Russia insists that it not be excluded from decisions on how a security guarantee for Ukraine would be enacted and enforced. Russian Foreign Minister Sergei Lavrov says that security cannot be “unilateral,” that Russia cannot be excluded from the security arrangement, and that the final arrangement must be based “on the principles of indivisible security.” That means the West cannot advance its own security at the expense of Russia’s, which Putin argues the West has been doing since the end of the Cold War with NATO’s encroachment to its very borders.
Though Trump originally suggested that the U.S. was prepared to send troops to Ukraine, he seems to have gone back on that decision, to the great disappointment of Europe and Ukraine. The U.S. increasingly has little appetite for challenging this Russian red line. Elbridge Colby, the Pentagon’s top policy official, told European military leaders that the U.S. will play only a minimal role in any security guarantee for Ukraine.

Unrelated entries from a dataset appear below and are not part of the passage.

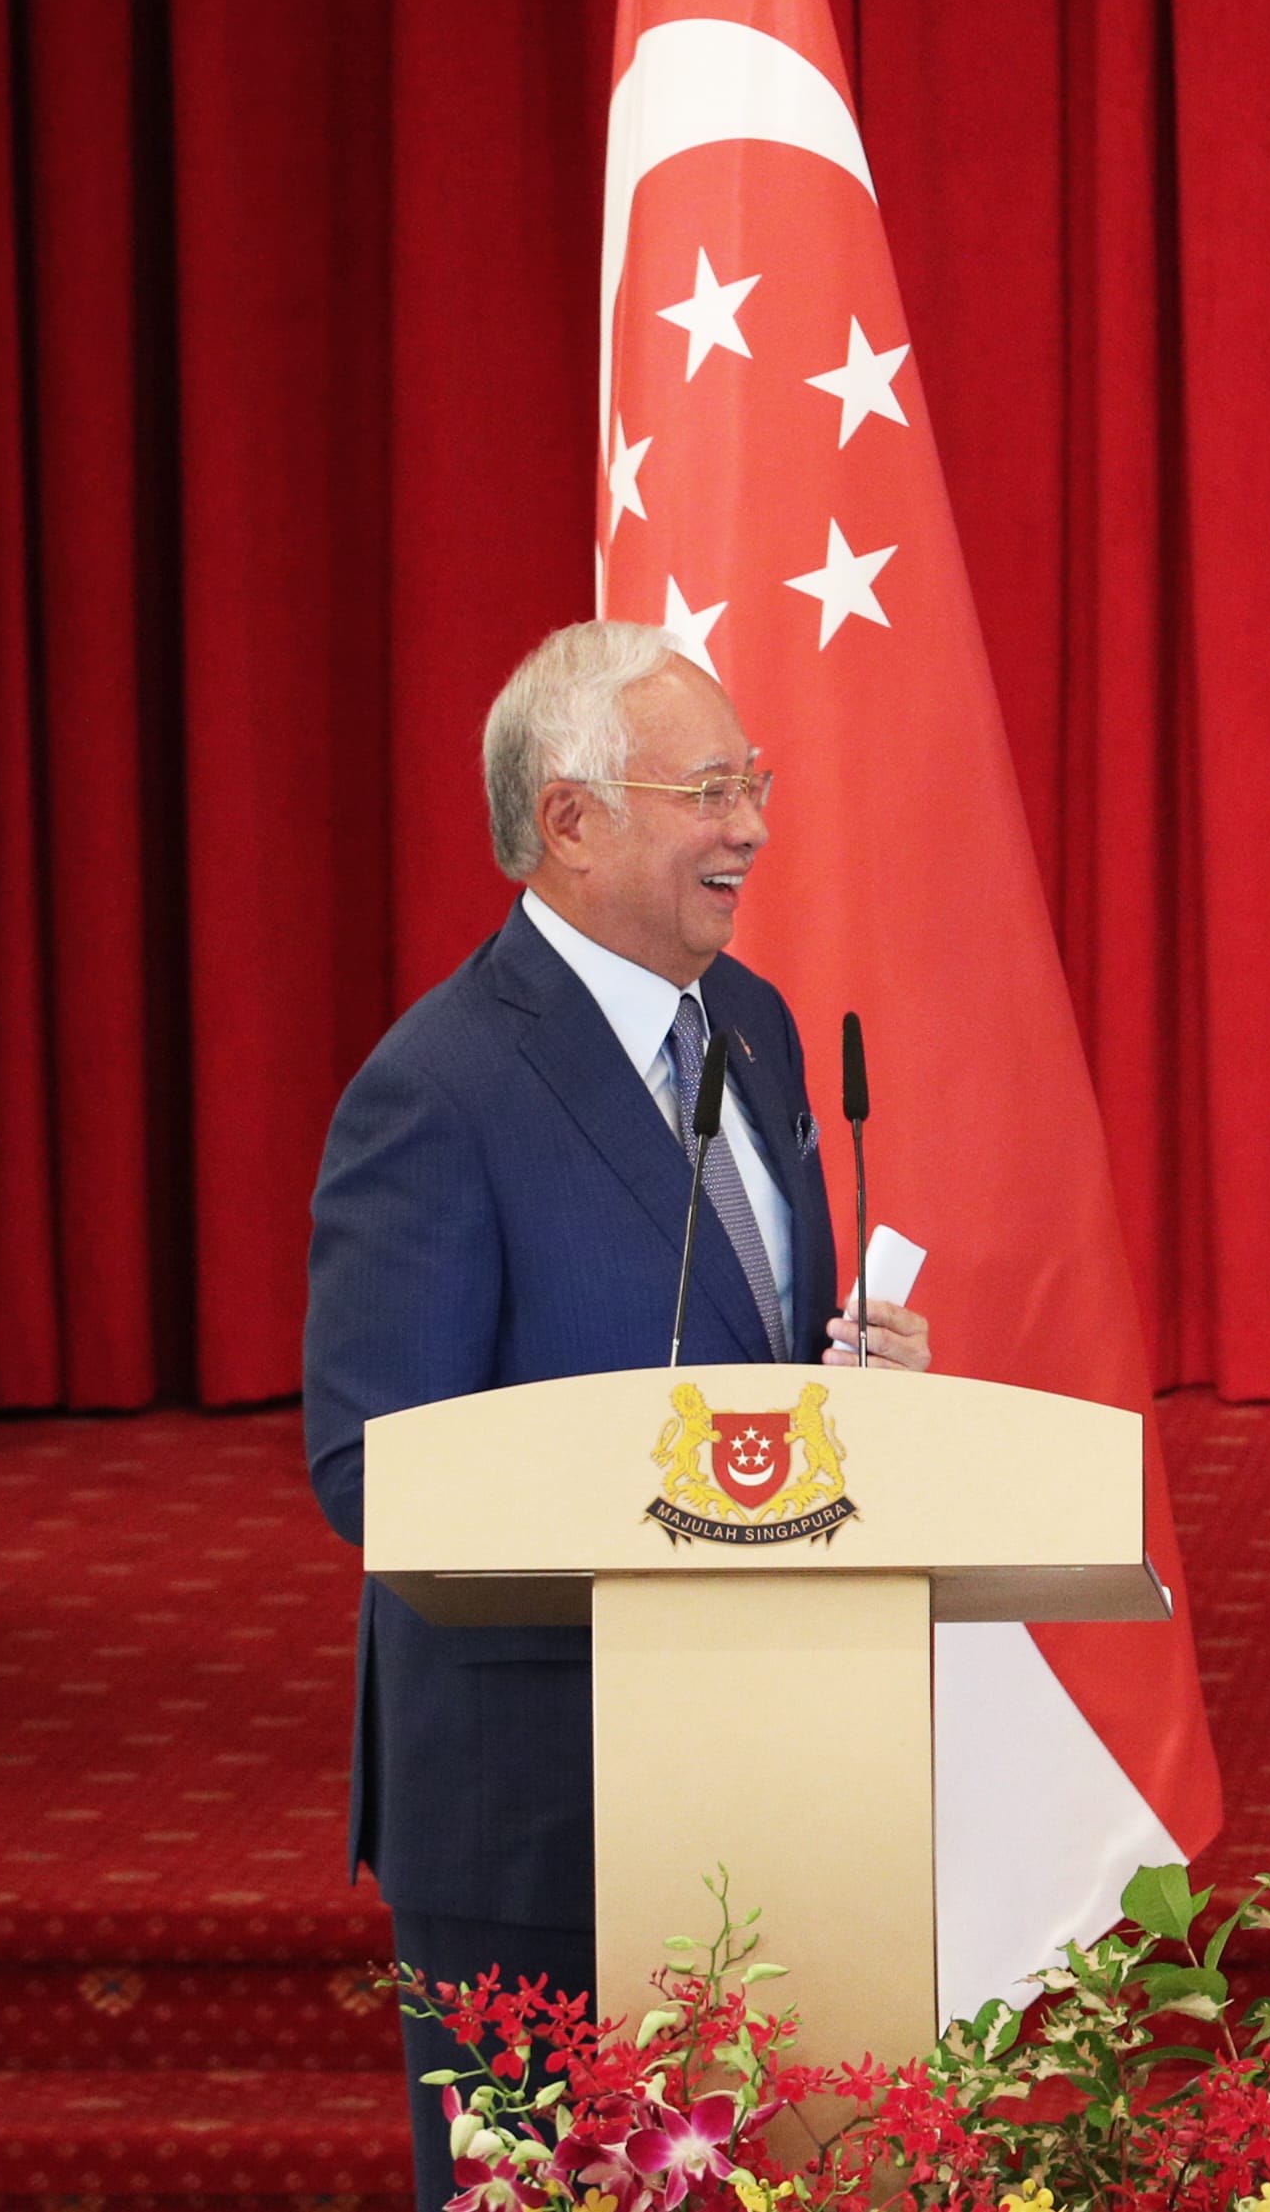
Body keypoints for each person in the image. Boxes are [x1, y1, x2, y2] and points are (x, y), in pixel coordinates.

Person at [301, 620, 930, 2210]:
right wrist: (639, 1490)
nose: (753, 829)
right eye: (711, 789)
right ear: (571, 819)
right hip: (536, 1809)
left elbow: (753, 1360)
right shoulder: (435, 1088)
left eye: (756, 783)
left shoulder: (760, 1026)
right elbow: (372, 1460)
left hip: (772, 1761)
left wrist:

Vice President J.D. Vance has been clear on the subject. “I think that we should expect, and the president certainly expects, Europe to play the leading role here,” Vance told Fox News last week. The vice president explained that Europe would “carry the burden” and take the “lion’s share” of the responsibility for guaranteeing Ukraine’s security.
The White House has been emphatic that the U.S. will not put boots on the ground. Trump has said that “European nations are going to take a lot of the burden” and provide the “first line of defence,” while the U.S. was “going to help them.” Trump said this help will come not from NATO and that it will come “by air,” leaving vague whether that means fighter jets, surveillance drones, intelligence, or air-defense systems.
Though the Western media consistently reports that Putin has been uncompromising and is not truly interested in a diplomatic end to the war, he has made some compromises, including a significant concession on Russia’s territorial demands. He has also made concessions on EU membership for Ukraine and thus its ability to reorient itself to the West. And perhaps he has made, or is willing to make, concessions on the strength of the Ukrainian armed forces. Crucially, Moscow also seems to have agreed to security guarantees for Ukraine, so long as those guarantees are not just NATO in disguise. The Kremlin insists: There can be no European or American troops on Ukrainian soil. But there are lots of non-European countries, including in BRICS+ and elsewhere in the Global South, who have an interest in a fair diplomatic conclusion to the war and who could act as peacekeepers. Russia wants those peacekeepers to be keeping a peace that is part of a broader security arrangement that embraces all of Europe, including Russia. The U.S., too, should seek to replace the security arrangement that has isolated and threatened Russia since the missed opportunity provided by the end of the Cold War.